Por Juan SalinasImágenes de esta larga e inesperada fiesta
*Los recuerdos que tiene el cronista del sequiscentenario, los 150 años de la Revolución de Mayo, se limitan al mayor desfile militar al que haya asistido nunca, con la ancha avenida Libertador cubierta de tropas de acera a acera, una enorme variedad de uniformes, una amplísima panoplia. Tenía entonces 7 años. ¿Qué recordarán los niños de esa edad que durante estos días asistieron al Paseo del Bicentenario? Se le hace que, en medio de tantas escenas que pueden habérseles grabado, prevalecerá la sensación de fraternidad. De hermandad con los paisanos del interior y con los otros pueblos suramericanos y latinoamericanos. La celebración del mayoritario componente aborigen de sus naciones, del afluente africano, de la inmigración europea. Una alegría similar a la de aquellos obreros de Berisso y Ensenada que hace 65 años irrumpieron sin la corbata preceptiva en Plaza de Mayo de una vez y para siempre. Cuando cometieron el supuesto sacrilegio de remojar sus pies cansados en las fuentes, lo que les valió ser tachados de “aluvión zoológico”.
*Cuando los recuerdos flaqueen, quedarán las imágenes de esta larga e inesperada fiesta. Se diría que el gobierno nacional la tramó y ejecutó en secreto… junto a miles de personas. ¿Acaso fue una conspiración? Los medios adelantaron poco y nada de lo se venía a pesar de que espectáculos como el protagonizado por la troupe Fuerza Bruta requirieron largos meses de ensayos, en este caso, en un astillero de la Costanera Sur. El público fue felizmente sorprendido. Los principales medios quedaron desairados.
*Y es que hay gente a la que nada le viene bien. Que siempre ve el defecto. Que suscribe aquél lema de la Asociación Nacional del Fomento Cipayo que popularizó Nacha Guevara: “No basta ser feliz, es necesario que los demás sean desgraciados”. Como el presidente de los restos del radicalismo, un mendocino que no será ganso, pero si tan pavo como para decir en público, a propósito de la asignación universal, que darle plata a los pobres es como tirarle margaritas a los chanchos. Porque, dijo, palabras más, palabras menos, se la gastan en drogas y escolazo.
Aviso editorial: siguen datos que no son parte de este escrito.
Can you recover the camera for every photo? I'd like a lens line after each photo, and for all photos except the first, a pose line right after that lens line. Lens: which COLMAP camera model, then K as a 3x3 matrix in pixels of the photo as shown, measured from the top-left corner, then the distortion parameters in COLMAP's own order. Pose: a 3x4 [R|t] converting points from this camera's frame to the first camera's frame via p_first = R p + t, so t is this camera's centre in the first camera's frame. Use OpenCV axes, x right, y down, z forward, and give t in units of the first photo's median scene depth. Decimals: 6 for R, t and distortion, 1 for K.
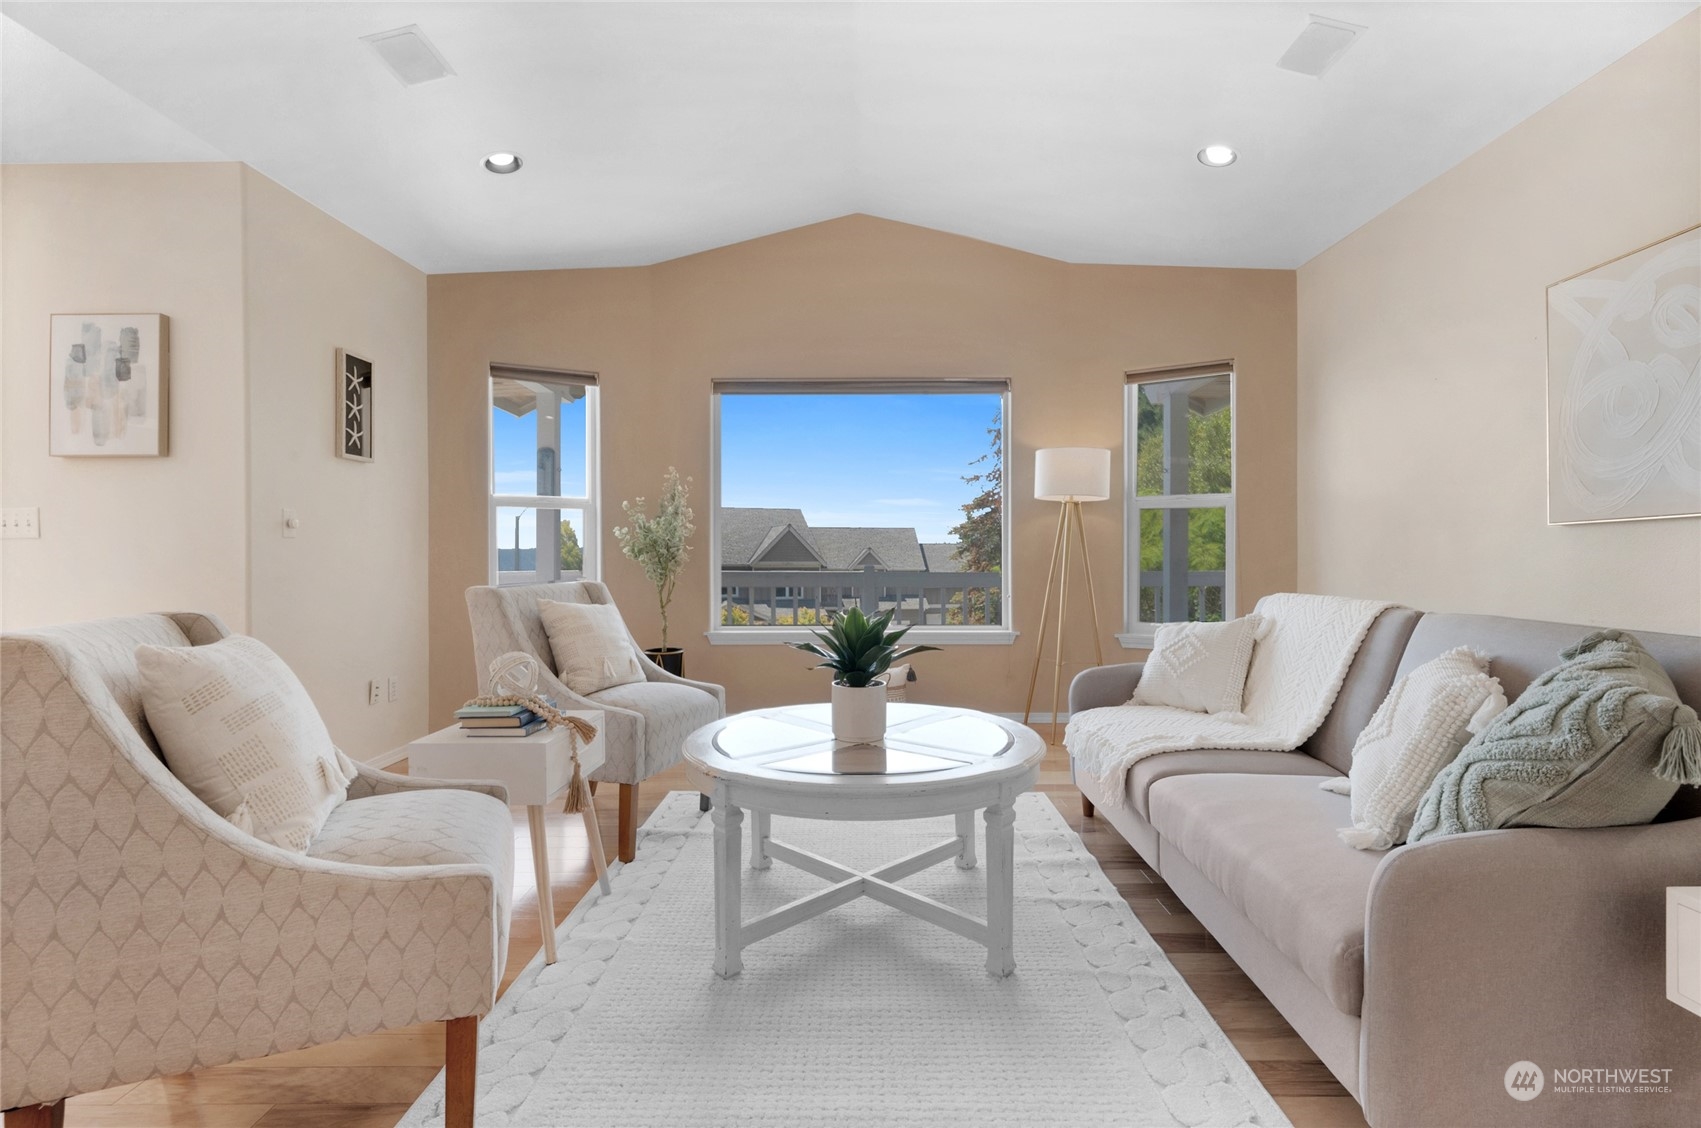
lens RADIAL K [[783.9, 0, 851.9], [0, 783.9, 560.9], [0, 0, 1]] dist [-0.000360, 0.000188]
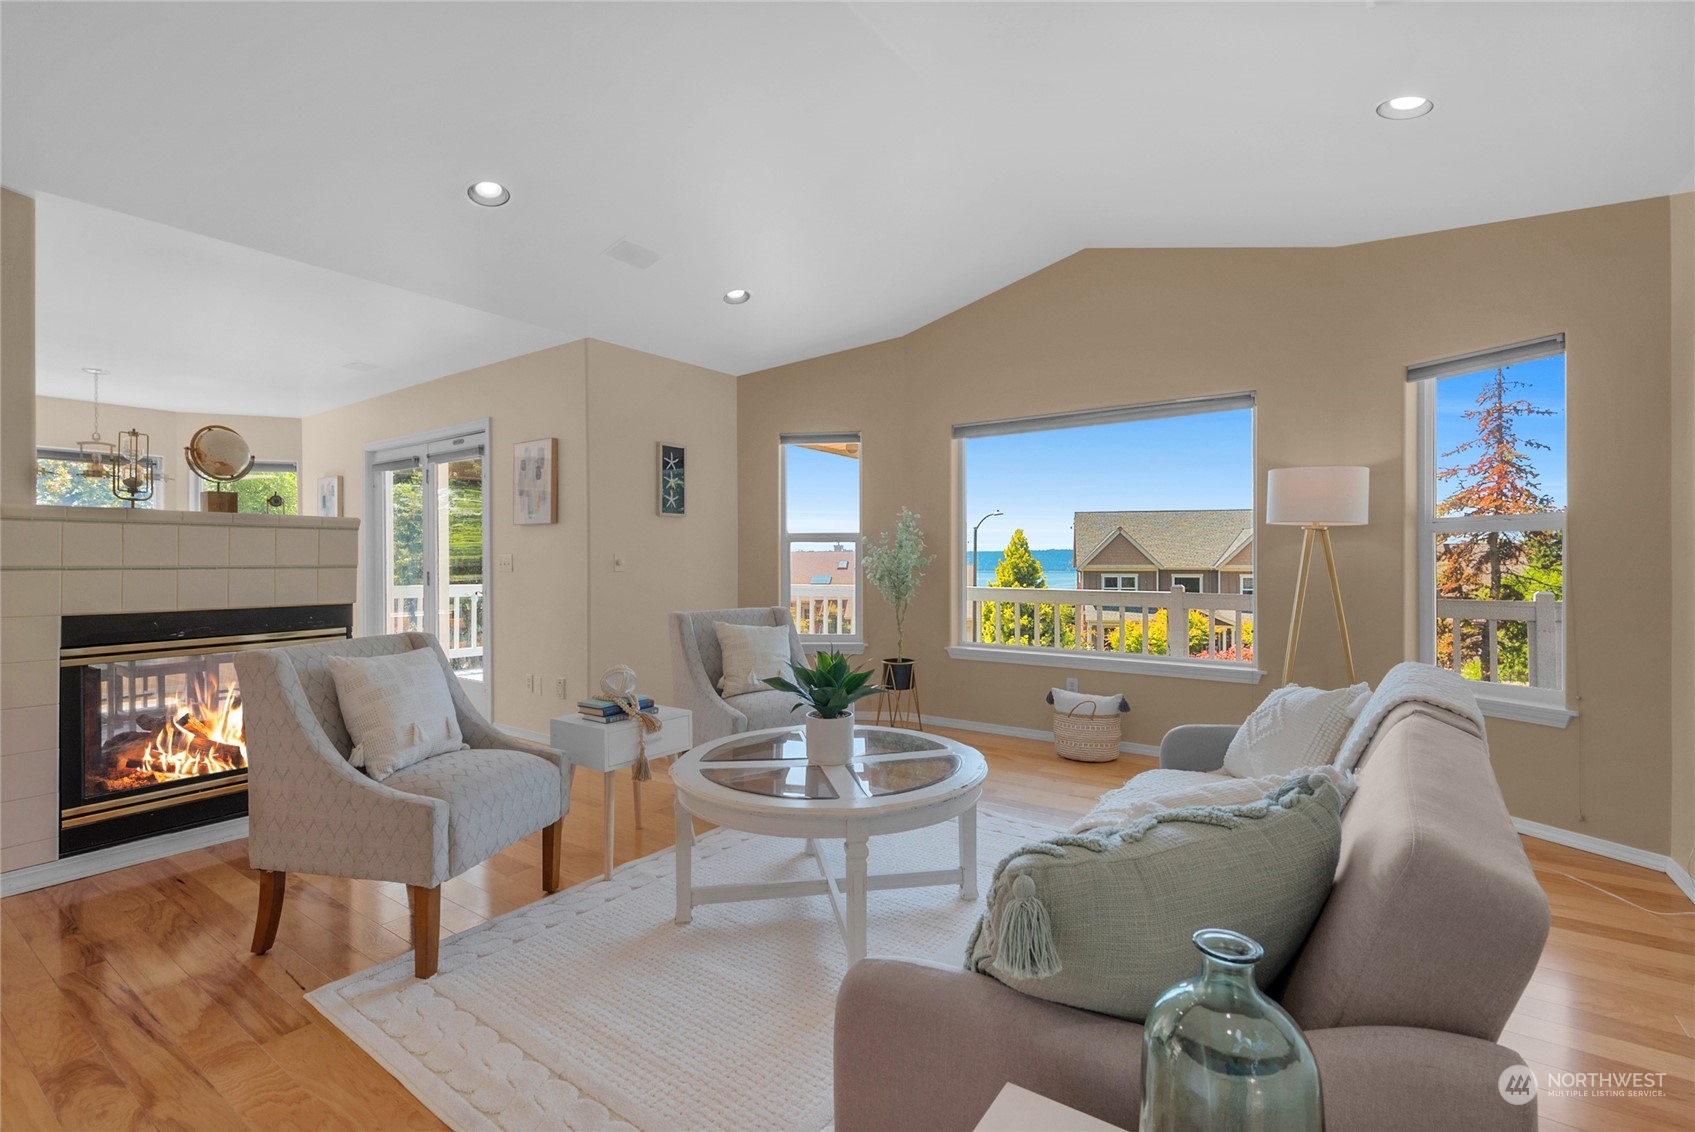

*El cronista vio muchos jóvenes emocionados y felices de participar en el cumplesiglos de la Patria. Jóvenes que el sábado, agitaban y revolean banderas nacionales al son que marcaba desde el escenario una Soledad casi a punto de parir. Y que después de cantar el himno con ella, arremetieron con un “y ya lo ve/ y ya lo ve/ es para Macri que lo mira por TV” que rápidamente prendió en la multitud. El cronista ve en este piberío alborotado la nueva ola que releva a la del 96, la que inclinó la balanza para el lado de la memoria y la justicia, cuyos surfers tienen ahora más o menos la edad de Cristo. Y ve en la llegada de esta nueva ola un reaseguro. Ahora sí, se le ocurre pensar, comienza a suturarse la mutilación que supuso la falta de su generación, dividida entre enterrados, desterrados y aterrados. Y la defección de la siguiente, compuesta de aterrados y cínicos galvanizados.